_YOUR INSTRUCTIONS:_ Locate, in the data below, the line that contains "124 | Orangutan::Redmine" and the line that contains "230 | Orangutan::Redmine"; reproduce exactly those two lines and every line between them, nothing more.

(Beginning of SUPPLIED DATA)

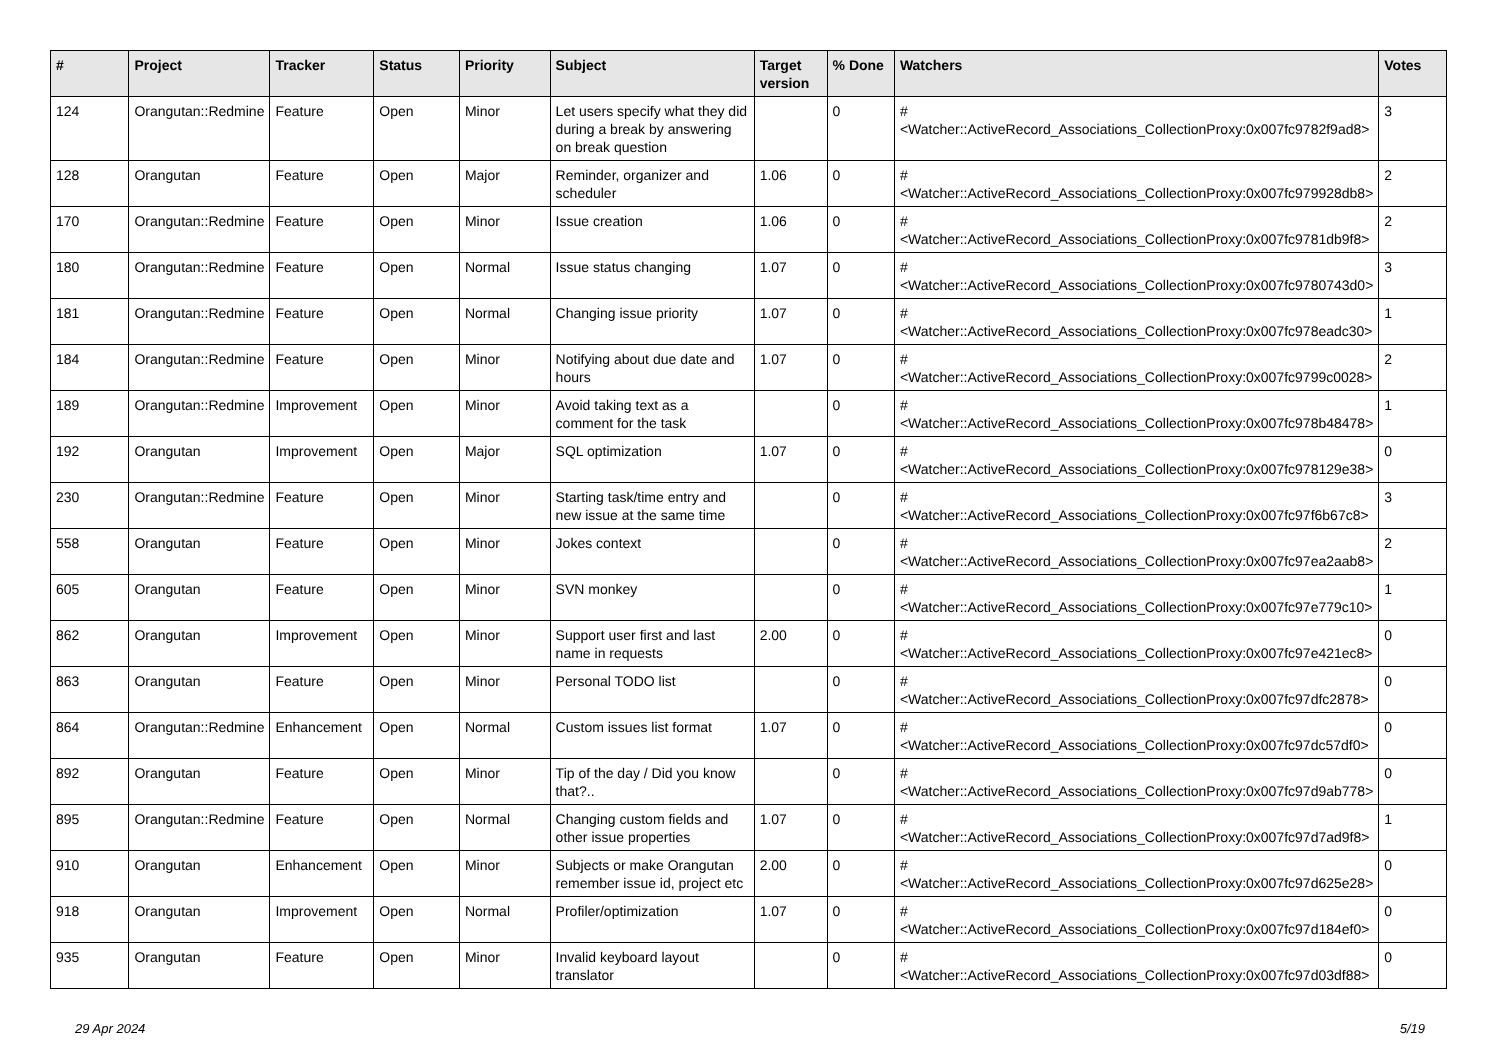| # | Project | Tracker | Status | Priority | Subject | Target version | % Done | Watchers | Votes |
| --- | --- | --- | --- | --- | --- | --- | --- | --- | --- |
| 124 | Orangutan::Redmine | Feature | Open | Minor | Let users specify what they did during a break by answering on break question | | 0 | #<Watcher::ActiveRecord_Associations_CollectionProxy:0x007fc9782f9ad8> | 3 |
| 128 | Orangutan | Feature | Open | Major | Reminder, organizer and scheduler | 1.06 | 0 | #<Watcher::ActiveRecord_Associations_CollectionProxy:0x007fc979928db8> | 2 |
| 170 | Orangutan::Redmine | Feature | Open | Minor | Issue creation | 1.06 | 0 | #<Watcher::ActiveRecord_Associations_CollectionProxy:0x007fc9781db9f8> | 2 |
| 180 | Orangutan::Redmine | Feature | Open | Normal | Issue status changing | 1.07 | 0 | #<Watcher::ActiveRecord_Associations_CollectionProxy:0x007fc9780743d0> | 3 |
| 181 | Orangutan::Redmine | Feature | Open | Normal | Changing issue priority | 1.07 | 0 | #<Watcher::ActiveRecord_Associations_CollectionProxy:0x007fc978eadc30> | 1 |
| 184 | Orangutan::Redmine | Feature | Open | Minor | Notifying about due date and hours | 1.07 | 0 | #<Watcher::ActiveRecord_Associations_CollectionProxy:0x007fc9799c0028> | 2 |
| 189 | Orangutan::Redmine | Improvement | Open | Minor | Avoid taking text as a comment for the task | | 0 | #<Watcher::ActiveRecord_Associations_CollectionProxy:0x007fc978b48478> | 1 |
| 192 | Orangutan | Improvement | Open | Major | SQL optimization | 1.07 | 0 | #<Watcher::ActiveRecord_Associations_CollectionProxy:0x007fc978129e38> | 0 |
| 230 | Orangutan::Redmine | Feature | Open | Minor | Starting task/time entry and new issue at the same time | | 0 | #<Watcher::ActiveRecord_Associations_CollectionProxy:0x007fc97f6b67c8> | 3 |
| 558 | Orangutan | Feature | Open | Minor | Jokes context | | 0 | #<Watcher::ActiveRecord_Associations_CollectionProxy:0x007fc97ea2aab8> | 2 |
| 605 | Orangutan | Feature | Open | Minor | SVN monkey | | 0 | #<Watcher::ActiveRecord_Associations_CollectionProxy:0x007fc97e779c10> | 1 |
| 862 | Orangutan | Improvement | Open | Minor | Support user first and last name in requests | 2.00 | 0 | #<Watcher::ActiveRecord_Associations_CollectionProxy:0x007fc97e421ec8> | 0 |
| 863 | Orangutan | Feature | Open | Minor | Personal TODO list | | 0 | #<Watcher::ActiveRecord_Associations_CollectionProxy:0x007fc97dfc2878> | 0 |
| 864 | Orangutan::Redmine | Enhancement | Open | Normal | Custom issues list format | 1.07 | 0 | #<Watcher::ActiveRecord_Associations_CollectionProxy:0x007fc97dc57df0> | 0 |
| 892 | Orangutan | Feature | Open | Minor | Tip of the day / Did you know that?.. | | 0 | #<Watcher::ActiveRecord_Associations_CollectionProxy:0x007fc97d9ab778> | 0 |
| 895 | Orangutan::Redmine | Feature | Open | Normal | Changing custom fields and other issue properties | 1.07 | 0 | #<Watcher::ActiveRecord_Associations_CollectionProxy:0x007fc97d7ad9f8> | 1 |
| 910 | Orangutan | Enhancement | Open | Minor | Subjects or make Orangutan remember issue id, project etc | 2.00 | 0 | #<Watcher::ActiveRecord_Associations_CollectionProxy:0x007fc97d625e28> | 0 |
| 918 | Orangutan | Improvement | Open | Normal | Profiler/optimization | 1.07 | 0 | #<Watcher::ActiveRecord_Associations_CollectionProxy:0x007fc97d184ef0> | 0 |
| 935 | Orangutan | Feature | Open | Minor | Invalid keyboard layout translator | | 0 | #<Watcher::ActiveRecord_Associations_CollectionProxy:0x007fc97d03df88> | 0 |
29 Apr 2024 5/19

(End of SUPPLIED DATA)

_ANSWER BELOW:_
| 124 | Orangutan::Redmine | Feature | Open | Minor | Let users specify what they did during a break by answering on break question | | 0 | #<Watcher::ActiveRecord_Associations_CollectionProxy:0x007fc9782f9ad8> | 3 |
| 128 | Orangutan | Feature | Open | Major | Reminder, organizer and scheduler | 1.06 | 0 | #<Watcher::ActiveRecord_Associations_CollectionProxy:0x007fc979928db8> | 2 |
| 170 | Orangutan::Redmine | Feature | Open | Minor | Issue creation | 1.06 | 0 | #<Watcher::ActiveRecord_Associations_CollectionProxy:0x007fc9781db9f8> | 2 |
| 180 | Orangutan::Redmine | Feature | Open | Normal | Issue status changing | 1.07 | 0 | #<Watcher::ActiveRecord_Associations_CollectionProxy:0x007fc9780743d0> | 3 |
| 181 | Orangutan::Redmine | Feature | Open | Normal | Changing issue priority | 1.07 | 0 | #<Watcher::ActiveRecord_Associations_CollectionProxy:0x007fc978eadc30> | 1 |
| 184 | Orangutan::Redmine | Feature | Open | Minor | Notifying about due date and hours | 1.07 | 0 | #<Watcher::ActiveRecord_Associations_CollectionProxy:0x007fc9799c0028> | 2 |
| 189 | Orangutan::Redmine | Improvement | Open | Minor | Avoid taking text as a comment for the task | | 0 | #<Watcher::ActiveRecord_Associations_CollectionProxy:0x007fc978b48478> | 1 |
| 192 | Orangutan | Improvement | Open | Major | SQL optimization | 1.07 | 0 | #<Watcher::ActiveRecord_Associations_CollectionProxy:0x007fc978129e38> | 0 |
| 230 | Orangutan::Redmine | Feature | Open | Minor | Starting task/time entry and new issue at the same time | | 0 | #<Watcher::ActiveRecord_Associations_CollectionProxy:0x007fc97f6b67c8> | 3 |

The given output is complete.